ANNETTE GERSTENBERG (Potsdam) concluded the lecture cycle with a name analysis of islands from the Mediterranean region. In the Middle Ages, the islands bore many different names that do not coincide with those of today. In each case, the choice of name was related to the political circumstances or dominations, the language contacts on the islands or even the author, and in the metonymic cases, the history of the island; these traditions can be a valuable resource for island researchers of all disciplines, as they allow insights into the cultural baggage and political impact of the names they use to refer to their study subject. The speech led to a vivid group conversation on the power of island names.
The meeting was rounded off by break-out groups in which the network members came together to advance their joint research projects, including a special journal issue in the island journal Shima. All in all, it can be said that the quote by Rachel Carson mentioned at the beginning was fully justified. The interaction between humans and the environment is particularly delicate on islands due to the limited resources, whereby islands here are well observed showcases for the general phenomenon of the coexistence of humans and nature.
Frerich Schön / Laura Dierksmeier (Eberhard Karls University of Tübingen): Opening Remarks
Panel 1: Island Environments
Beate Ratter (University of Hamburg): Island social-ecological environments – Reporting Island research in Hamburg
Jan Petzold (Ludwig-Maximilians-University of Munich): The terrestrialisation of the shore in a changing climate – Risks and responses on islands and mainlands
David Hill (Norwegian Institute for Cultural Heritage Research): Divided or fragmented? Independent or federated? What is best for islands?

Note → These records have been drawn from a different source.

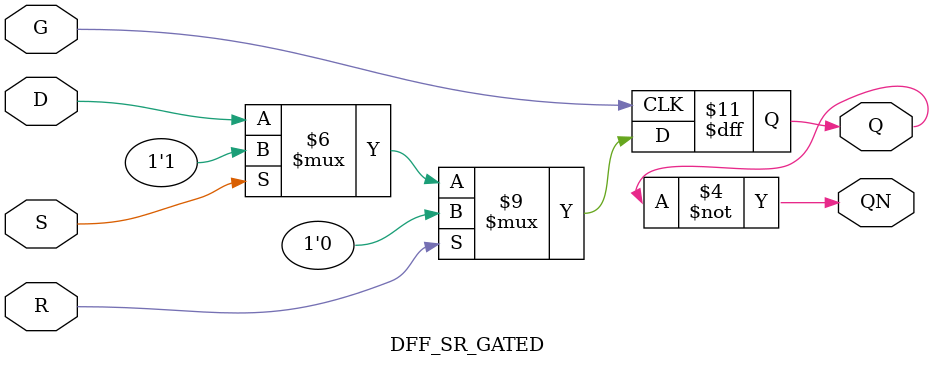
<source format=v>
module DFF_SR_GATED (D, S, R, G, Q, QN);
input  D ;
input  S ;
input  R ;
input  G ;
output Q ;
output QN ;
reg Q;

always @(posedge G)
begin
    if (R == 1'b1)
        Q <= 1'b0;
    else if (S == 1'b1)
        Q <= 1'b1;
    else
        Q <= D;
end

assign QN = ~Q;

endmodule
</source>
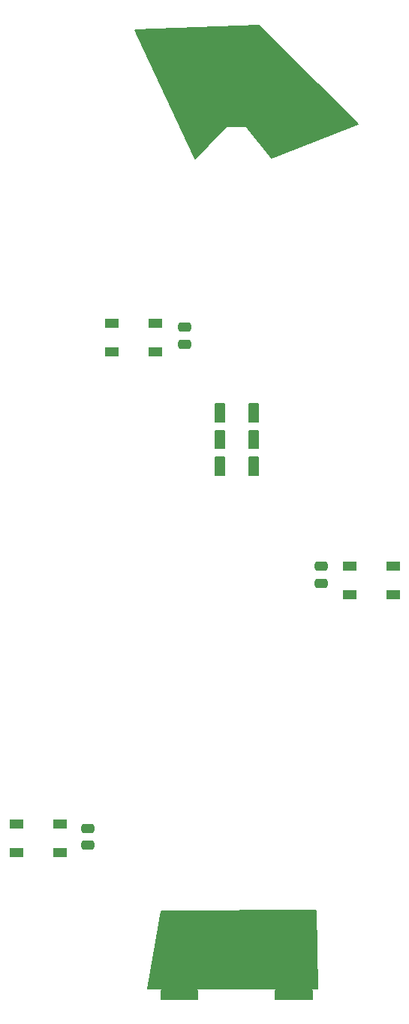
<source format=gts>
%TF.GenerationSoftware,KiCad,Pcbnew,(6.0.7)*%
%TF.CreationDate,2022-11-21T20:11:54+01:00*%
%TF.ProjectId,Arbolito Tronco 2,4172626f-6c69-4746-9f20-54726f6e636f,rev?*%
%TF.SameCoordinates,Original*%
%TF.FileFunction,Soldermask,Top*%
%TF.FilePolarity,Negative*%
%FSLAX46Y46*%
G04 Gerber Fmt 4.6, Leading zero omitted, Abs format (unit mm)*
G04 Created by KiCad (PCBNEW (6.0.7)) date 2022-11-21 20:11:54*
%MOMM*%
%LPD*%
G01*
G04 APERTURE LIST*
G04 Aperture macros list*
%AMRoundRect*
0 Rectangle with rounded corners*
0 $1 Rounding radius*
0 $2 $3 $4 $5 $6 $7 $8 $9 X,Y pos of 4 corners*
0 Add a 4 corners polygon primitive as box body*
4,1,4,$2,$3,$4,$5,$6,$7,$8,$9,$2,$3,0*
0 Add four circle primitives for the rounded corners*
1,1,$1+$1,$2,$3*
1,1,$1+$1,$4,$5*
1,1,$1+$1,$6,$7*
1,1,$1+$1,$8,$9*
0 Add four rect primitives between the rounded corners*
20,1,$1+$1,$2,$3,$4,$5,0*
20,1,$1+$1,$4,$5,$6,$7,0*
20,1,$1+$1,$6,$7,$8,$9,0*
20,1,$1+$1,$8,$9,$2,$3,0*%
G04 Aperture macros list end*
%ADD10C,0.150000*%
%ADD11RoundRect,0.250000X-0.475000X0.250000X-0.475000X-0.250000X0.475000X-0.250000X0.475000X0.250000X0*%
%ADD12R,1.500000X1.000000*%
G04 APERTURE END LIST*
D10*
G36*
X138100000Y-66100000D02*
G01*
X137100000Y-66100000D01*
X137100000Y-64100000D01*
X138100000Y-64100000D01*
X138100000Y-66100000D01*
G37*
X138100000Y-66100000D02*
X137100000Y-66100000D01*
X137100000Y-64100000D01*
X138100000Y-64100000D01*
X138100000Y-66100000D01*
G36*
X135100000Y-128100000D02*
G01*
X131000000Y-128100000D01*
X131000000Y-127100000D01*
X135100000Y-127100000D01*
X135100000Y-128100000D01*
G37*
X135100000Y-128100000D02*
X131000000Y-128100000D01*
X131000000Y-127100000D01*
X135100000Y-127100000D01*
X135100000Y-128100000D01*
G36*
X138100000Y-69100000D02*
G01*
X137100000Y-69100000D01*
X137100000Y-67100000D01*
X138100000Y-67100000D01*
X138100000Y-69100000D01*
G37*
X138100000Y-69100000D02*
X137100000Y-69100000D01*
X137100000Y-67100000D01*
X138100000Y-67100000D01*
X138100000Y-69100000D01*
G36*
X141900000Y-63100000D02*
G01*
X140900000Y-63100000D01*
X140900000Y-61100000D01*
X141900000Y-61100000D01*
X141900000Y-63100000D01*
G37*
X141900000Y-63100000D02*
X140900000Y-63100000D01*
X140900000Y-61100000D01*
X141900000Y-61100000D01*
X141900000Y-63100000D01*
G36*
X148000000Y-128100000D02*
G01*
X143900000Y-128100000D01*
X143900000Y-127100000D01*
X148000000Y-127100000D01*
X148000000Y-128100000D01*
G37*
X148000000Y-128100000D02*
X143900000Y-128100000D01*
X143900000Y-127100000D01*
X148000000Y-127100000D01*
X148000000Y-128100000D01*
G36*
X153200000Y-29600000D02*
G01*
X143450000Y-33400000D01*
X140600000Y-29850000D01*
X138350000Y-29850000D01*
X134850000Y-33450000D01*
X128050000Y-19000000D01*
X142050000Y-18450000D01*
X153200000Y-29600000D01*
G37*
X153200000Y-29600000D02*
X143450000Y-33400000D01*
X140600000Y-29850000D01*
X138350000Y-29850000D01*
X134850000Y-33450000D01*
X128050000Y-19000000D01*
X142050000Y-18450000D01*
X153200000Y-29600000D01*
G36*
X138100000Y-63100000D02*
G01*
X137100000Y-63100000D01*
X137100000Y-61100000D01*
X138100000Y-61100000D01*
X138100000Y-63100000D01*
G37*
X138100000Y-63100000D02*
X137100000Y-63100000D01*
X137100000Y-61100000D01*
X138100000Y-61100000D01*
X138100000Y-63100000D01*
G36*
X141900000Y-66100000D02*
G01*
X140900000Y-66100000D01*
X140900000Y-64100000D01*
X141900000Y-64100000D01*
X141900000Y-66100000D01*
G37*
X141900000Y-66100000D02*
X140900000Y-66100000D01*
X140900000Y-64100000D01*
X141900000Y-64100000D01*
X141900000Y-66100000D01*
G36*
X141900000Y-69100000D02*
G01*
X140900000Y-69100000D01*
X140900000Y-67100000D01*
X141900000Y-67100000D01*
X141900000Y-69100000D01*
G37*
X141900000Y-69100000D02*
X140900000Y-69100000D01*
X140900000Y-67100000D01*
X141900000Y-67100000D01*
X141900000Y-69100000D01*
G36*
X148582930Y-126908609D02*
G01*
X129479346Y-126907462D01*
X130979346Y-118207462D01*
X148478331Y-118117546D01*
X148582930Y-126908609D01*
G37*
X148582930Y-126908609D02*
X129479346Y-126907462D01*
X130979346Y-118207462D01*
X148478331Y-118117546D01*
X148582930Y-126908609D01*
D11*
%TO.C,C16*%
X149050000Y-79400000D03*
X149050000Y-81300000D03*
%TD*%
D12*
%TO.C,U5*%
X125400000Y-52000000D03*
X125400000Y-55200000D03*
X130300000Y-55200000D03*
X130300000Y-52000000D03*
%TD*%
D11*
%TO.C,C12*%
X133600000Y-52450000D03*
X133600000Y-54350000D03*
%TD*%
D12*
%TO.C,U1*%
X114650000Y-108400000D03*
X114650000Y-111600000D03*
X119550000Y-111600000D03*
X119550000Y-108400000D03*
%TD*%
D11*
%TO.C,C14*%
X122700000Y-108900000D03*
X122700000Y-110800000D03*
%TD*%
D12*
%TO.C,U4*%
X152250000Y-79350000D03*
X152250000Y-82550000D03*
X157150000Y-82550000D03*
X157150000Y-79350000D03*
%TD*%
M02*

</source>
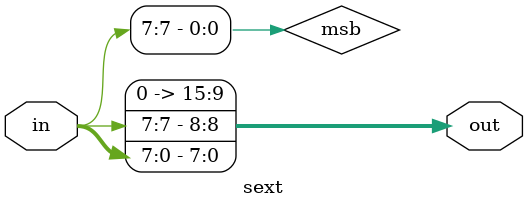
<source format=v>

module sext #(parameter N=8) (
    input [15:0] in,
    output [15:0] out
);

wire msb = in[N-1];
assign out[15:N] = msb;
assign out[N-1:0] = in;

endmodule

</source>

Valerie Palmowski (Eberhard Karls University of Tübingen): “We just sit tight while wind dives" - Life ways and health of Viking Age populations in the Baltic Sea region
Workshop and Team Meetings
Panel 2: Island Water
Frerich Schön (Eberhard Karls University of Tübingen): Volcanic islands in the Strait of Sicily: Water supply in Punic and Roman Times
Stefano Cespa (German Archaeological Institute, Rome): Water scarcity in semi-arid lands: technical and social practices in Punic and Roman Sardinia
Laura Dierksmeier (Eberhard Karls University of Tübingen): Cultural and Religious Responses to Water Stress on Early Modern Tenerife
Panel 3: Island Perceptions
Jonas Hock (University of Regensburg): Three Theses on Mediterranean Islandness in Early Modern Literature
Annette Gerstenberg (University of Potsdam): How islands' names tell their stories - The Mediterranean Model
 Rachel Carson, The Sea Around Us, New York 1951, p. 93.